Divers always seem to be looking for fun and excitement at every turn. This desire is magnified in technical divers. Decompression stops are a necessary break required any time a diver passes his or her no decompression limit, especially if this passage is performed on purpose in a technical plan. If a diver must take a deco stop, the time can be used in an effort to improve personal skills while enjoying his or herself. The reality is that a diver must determine what works best for his or her own personal needs. The goal is to be safe, enjoy the sport, and pass the time in the best manner possible.

Dr. Thomas W. Powell – Owner/Instructor Trainer (SDI/TDI/ERDI) – Air Hogs Scuba, Garner, NC

6 replies
  1. Bill
    Bill says:

    Seems like mindfulness meditation would be beneficial for divers (and for everyone for that matter). Just focus on the breath 🙂

  2. Jim Allen
    Jim Allen says:

    Decompression is not some kind of “zen” behavior, it is a series of protocols and methods for getting gases normalized in solution. Frankly, this whole article wreaks of someone who has minimal decompression experience. Clearlly not a doctor of anything medical or scientific

  3. Thomas
    Thomas says:

    Bill, that is a fun way of thinking about relaxing and passing the time during decompression. The word mindful made me chuckle. I very much get your point that you still have to remain focused and cognizant of what you are doing. My real objective was to discuss how to make decompression periods less painful, or to “speed up the process” when it is something a diver must undertake.

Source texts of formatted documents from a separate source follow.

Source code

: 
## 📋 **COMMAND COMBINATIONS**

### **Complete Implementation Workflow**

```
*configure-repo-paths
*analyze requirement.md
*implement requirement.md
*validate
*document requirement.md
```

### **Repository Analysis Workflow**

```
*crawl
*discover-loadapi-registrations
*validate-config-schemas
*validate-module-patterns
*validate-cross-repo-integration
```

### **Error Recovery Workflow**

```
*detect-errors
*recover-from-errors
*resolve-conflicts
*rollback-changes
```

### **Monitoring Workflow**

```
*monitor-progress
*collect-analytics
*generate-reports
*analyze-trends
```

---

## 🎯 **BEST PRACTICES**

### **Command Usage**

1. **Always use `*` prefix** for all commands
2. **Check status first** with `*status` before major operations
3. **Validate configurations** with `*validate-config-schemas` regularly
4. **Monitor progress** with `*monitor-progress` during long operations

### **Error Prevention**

    Jim, I absolutely agree with your definition of decompression and I imagine you took my article title as a reference toward truly reducing decompression time. If so, that misdirection was not intended. As I noted, that would require a dive plan change, which involves subject matter I was not intending to cover in this article. I thank you very much for your input, and could not agree more about what decompression is and how important it is when planned or needed. On a side note, I never alluded to being a medical doctor or even something as simple as a massage therapist (involving physical health), but I do have multiple degrees in the world of higher education. Similarly, I did work very hard to earn them. Again, thanks so much for your comments and I encourage anyone interested in sharing valuable knowledge to contact International Training and ask about the possibility of writing something! It never hurts to share and discuss information. That type of activity is what makes us all better.

  4. James
    James says:

    Normalizing gases within the human body is an activity that is still being studied. This is why we teach dive THEORY. If an individual has a disagreement with the information being provided, that is all well and good. Attacking someone by claiming that they are “Clearly not a doctor of anything medical or scientific” should be saved for some of the other SCUBA related boards.

    Side note to that:
    When using the term “doctor” in that way, it should be capitalized.

    Now for a personal attack of my own to share how it feels:
    I guess they don’t teach that in the Massage Therapist weekend seminars.

    I have not been diving very long, but even I know when someone is just being a d**k about something. I hope everyone enjoys their day.

  5. Kelvin
    Kelvin says:

    I liking the thinking behind the points. Although, I can’t help but feel that the IPAD example worries me a little. I would prefer a buddy that monitors the surroundings & would be on hand to help if needed.

    Before getting into the whole debate I understand fully that as a tech diver we are all considering/ have planned for the worst scenario that we may have to finish the dive alone on our our gases & self reliance. I just disagree with the disengagement of the what should be a concerted team effort.